Te’o can add to already abundant legend Monday

By Chris Allen

Te’o can add to already abundant legend Monday

FORT LAUDERDALE, Fla. — The day Notre Dame fans have been anticipating for 45 days — or 24 years, depending on how you count it up — is finally about to unfold.

No more hype. Just football. By now, Notre Dame fans know intimately those players and coaches who will run out of the tunnel onto the pristine turf of Sun Life Stadium on Monday night.

But they know one player intimately enough to understand that Manti Te’o carries a special weight on his shoulders. The senior linebacker and captain, who has earned a relationship on a first-name basis with Notre Dame nation is playing to cap a personal journey unlike any other.

And if he wins, he will be mentioned with few equals in the annals of Notre Dame history.

“Manti Te’o, what he’s done for us off the field is probably as important as what he’s done on the field,” Irish coach Brian Kelly said in a press conference Sunday. “He’s gotten incredible accolades and awards for what he’s done on the field, but his leadership was in a large degree why we’re here, as well.”

2012 has been a year of tests for Te’o, and they arrived in waves that came almost weekly. But this is his biggest test. He and his teammates will be physically tested and punished by a bruising and relentless Alabama offensive front, and in order to walk off the field victorious Te’o has to win his own battles and lift those around him.

He’s been doing it all season, so what better way for the player who has already built a legendary resume to end his college career?

“Yeah, I think when you go against a team like Alabama, we understand

that they’re the king of the hill.  They’ve been there, they’ve done that, they obviously have been so dominant the past couple years and this season, as well,” Te’o said. “So we understand who we’re going up against.  Like I said, what better way to finish this year but to play in the biggest game in college football and to be going against the best team in college football, and that’s Alabama.”

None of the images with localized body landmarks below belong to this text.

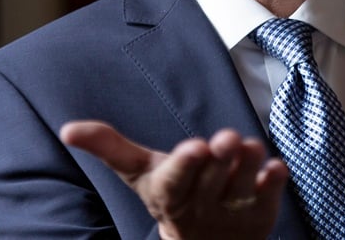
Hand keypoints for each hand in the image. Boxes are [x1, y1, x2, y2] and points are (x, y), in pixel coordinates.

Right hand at [59, 120, 288, 239]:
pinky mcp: (261, 216)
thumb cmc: (171, 192)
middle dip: (221, 159)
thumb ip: (109, 147)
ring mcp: (232, 214)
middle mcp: (200, 208)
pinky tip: (276, 167)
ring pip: (243, 188)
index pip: (175, 181)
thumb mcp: (140, 172)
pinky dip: (274, 182)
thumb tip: (68, 129)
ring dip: (248, 166)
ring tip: (250, 145)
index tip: (195, 147)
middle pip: (212, 180)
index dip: (185, 165)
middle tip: (227, 138)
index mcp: (168, 195)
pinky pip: (271, 199)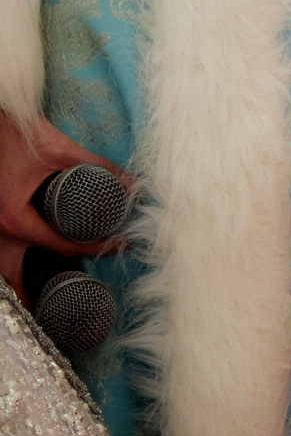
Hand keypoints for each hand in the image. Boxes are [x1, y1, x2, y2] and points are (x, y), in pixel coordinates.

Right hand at [0, 113, 131, 298]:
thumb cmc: (16, 135)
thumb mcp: (58, 149)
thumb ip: (96, 165)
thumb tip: (133, 183)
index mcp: (13, 219)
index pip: (60, 246)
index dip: (94, 249)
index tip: (119, 247)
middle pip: (20, 275)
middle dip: (45, 291)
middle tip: (78, 295)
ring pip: (5, 269)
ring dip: (25, 281)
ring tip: (49, 299)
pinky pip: (0, 254)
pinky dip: (12, 267)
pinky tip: (28, 271)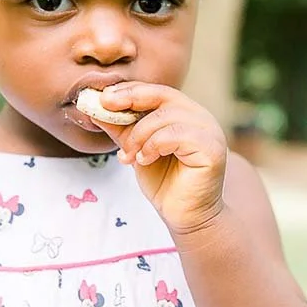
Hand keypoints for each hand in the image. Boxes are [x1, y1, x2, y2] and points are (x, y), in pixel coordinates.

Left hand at [95, 82, 226, 235]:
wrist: (184, 216)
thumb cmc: (163, 181)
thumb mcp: (135, 149)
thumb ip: (121, 128)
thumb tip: (95, 108)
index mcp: (185, 112)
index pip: (156, 91)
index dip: (129, 90)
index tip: (103, 97)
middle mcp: (200, 117)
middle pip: (162, 95)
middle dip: (129, 100)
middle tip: (105, 108)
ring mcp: (209, 131)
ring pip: (165, 116)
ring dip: (138, 135)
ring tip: (128, 155)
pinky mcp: (211, 149)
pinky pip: (176, 135)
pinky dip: (153, 146)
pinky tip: (144, 160)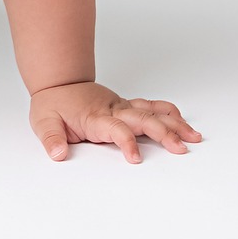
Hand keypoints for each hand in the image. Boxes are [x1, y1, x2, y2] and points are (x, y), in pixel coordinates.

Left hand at [29, 81, 200, 162]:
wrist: (59, 80)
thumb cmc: (53, 103)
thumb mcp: (43, 121)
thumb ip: (51, 138)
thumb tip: (57, 154)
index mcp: (95, 117)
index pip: (116, 129)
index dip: (126, 142)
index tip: (136, 158)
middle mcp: (113, 110)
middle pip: (143, 120)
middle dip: (164, 134)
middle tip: (181, 148)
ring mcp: (122, 107)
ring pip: (153, 112)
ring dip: (174, 124)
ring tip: (194, 137)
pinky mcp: (127, 106)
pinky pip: (152, 107)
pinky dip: (169, 112)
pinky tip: (183, 122)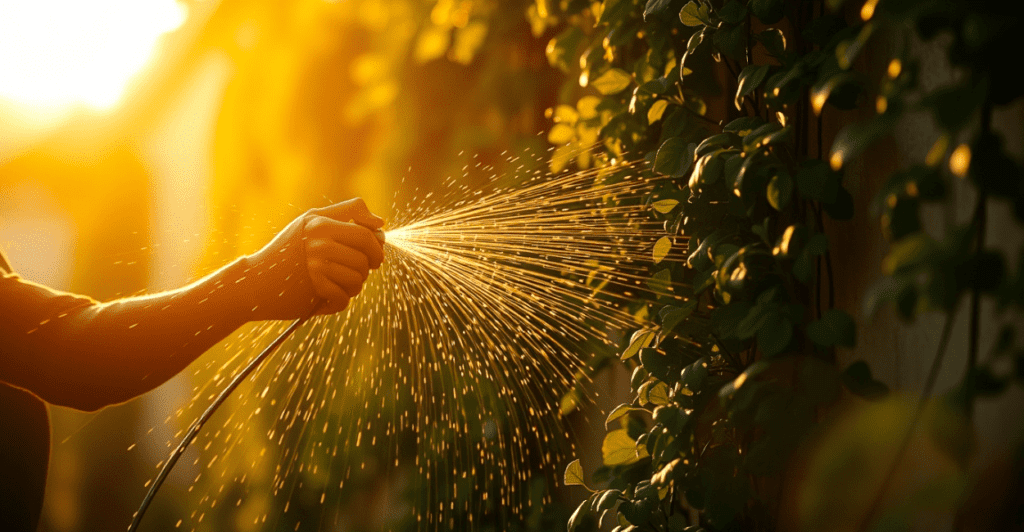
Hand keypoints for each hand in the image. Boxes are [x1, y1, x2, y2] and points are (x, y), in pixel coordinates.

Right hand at [245, 198, 384, 318]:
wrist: (254, 281)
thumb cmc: (288, 250)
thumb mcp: (311, 222)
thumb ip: (346, 214)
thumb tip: (380, 223)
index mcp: (320, 223)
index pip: (366, 234)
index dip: (376, 246)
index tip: (373, 253)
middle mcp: (318, 241)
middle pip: (366, 258)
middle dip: (369, 267)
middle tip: (362, 270)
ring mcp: (316, 265)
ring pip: (358, 279)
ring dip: (353, 286)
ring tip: (337, 284)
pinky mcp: (314, 288)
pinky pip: (344, 298)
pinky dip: (338, 302)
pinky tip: (325, 298)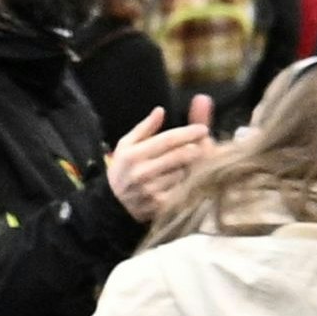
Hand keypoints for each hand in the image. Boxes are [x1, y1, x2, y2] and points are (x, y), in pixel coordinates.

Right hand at [104, 100, 217, 219]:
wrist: (113, 204)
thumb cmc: (123, 169)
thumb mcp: (126, 145)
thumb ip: (145, 128)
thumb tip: (160, 111)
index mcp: (133, 155)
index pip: (168, 140)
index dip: (188, 133)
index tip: (203, 129)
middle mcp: (141, 173)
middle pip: (180, 155)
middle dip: (194, 149)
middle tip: (198, 147)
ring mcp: (150, 190)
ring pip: (183, 172)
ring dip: (188, 168)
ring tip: (182, 167)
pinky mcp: (158, 205)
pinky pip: (181, 188)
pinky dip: (184, 184)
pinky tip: (179, 183)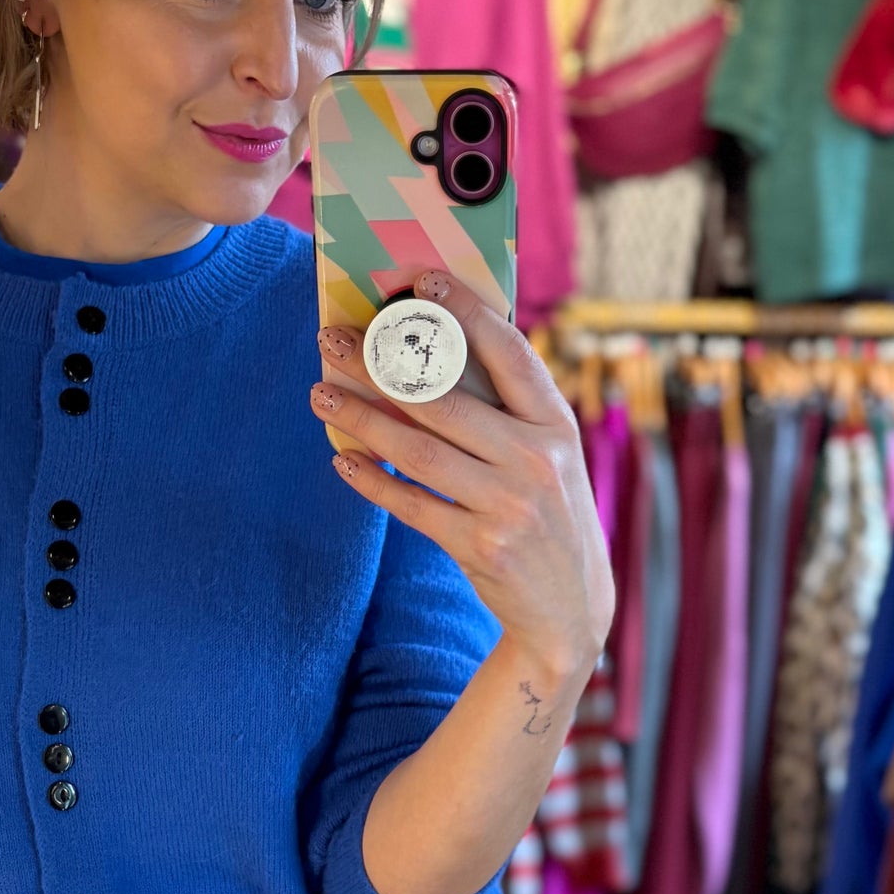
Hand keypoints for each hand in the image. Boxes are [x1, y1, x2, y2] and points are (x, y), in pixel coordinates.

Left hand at [311, 270, 613, 676]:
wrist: (571, 611)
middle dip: (378, 363)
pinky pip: (410, 504)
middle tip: (331, 339)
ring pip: (418, 450)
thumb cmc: (548, 516)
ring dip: (360, 418)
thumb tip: (432, 356)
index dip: (465, 312)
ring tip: (321, 394)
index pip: (509, 353)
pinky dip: (372, 480)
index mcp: (557, 425)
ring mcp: (508, 506)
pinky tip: (343, 458)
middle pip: (443, 400)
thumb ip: (509, 414)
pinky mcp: (480, 547)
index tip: (421, 282)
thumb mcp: (551, 458)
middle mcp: (536, 460)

As Te’o compiled his impressive resume and heaped on accomplishment after accomplishment, many spoke in hushed tones of the implications of the linebacker’s play in historical context: What if he led Notre Dame to an undefeated season? To the national championship? Would that make him one of the all-time greats?

There’s no need for hushed tones anymore — any unanswered questions will be answered between the white lines against Alabama on Monday night. It’s cut and dry — Notre Dame’s senior leader stands to become the latest in a handful of University legends that need no introduction or pretense. The Four Horsemen, Rockne, The Gipper, Hornung and Montana — Manti would belong on that list.

Win or lose, the Notre Dame faithful will be witnessing the final game of a student-athlete who will decades from now be cited as one of, if not the main reason for the on-the-field turnaround in the Notre Dame football program. His final chapter seems ripped straight from a storybook, as he attempts to finally become a champion by defeating the ultimate power in the sport. Regardless of Monday night’s outcome, Te’o’s impact will live on for Irish faithful once the lights dim at Sun Life Stadium.

“At Notre Dame I hope my legacy is just a guy who gave Notre Dame his all, a guy who really committed himself to the school, and I really feel fortunate to play under the Golden Dome and receive an education there,” Te’o said. “Just one who really gave everything he had.”

That legacy already cemented, he will head out of the tunnel tomorrow night to try and bring home a final, unthinkable victory.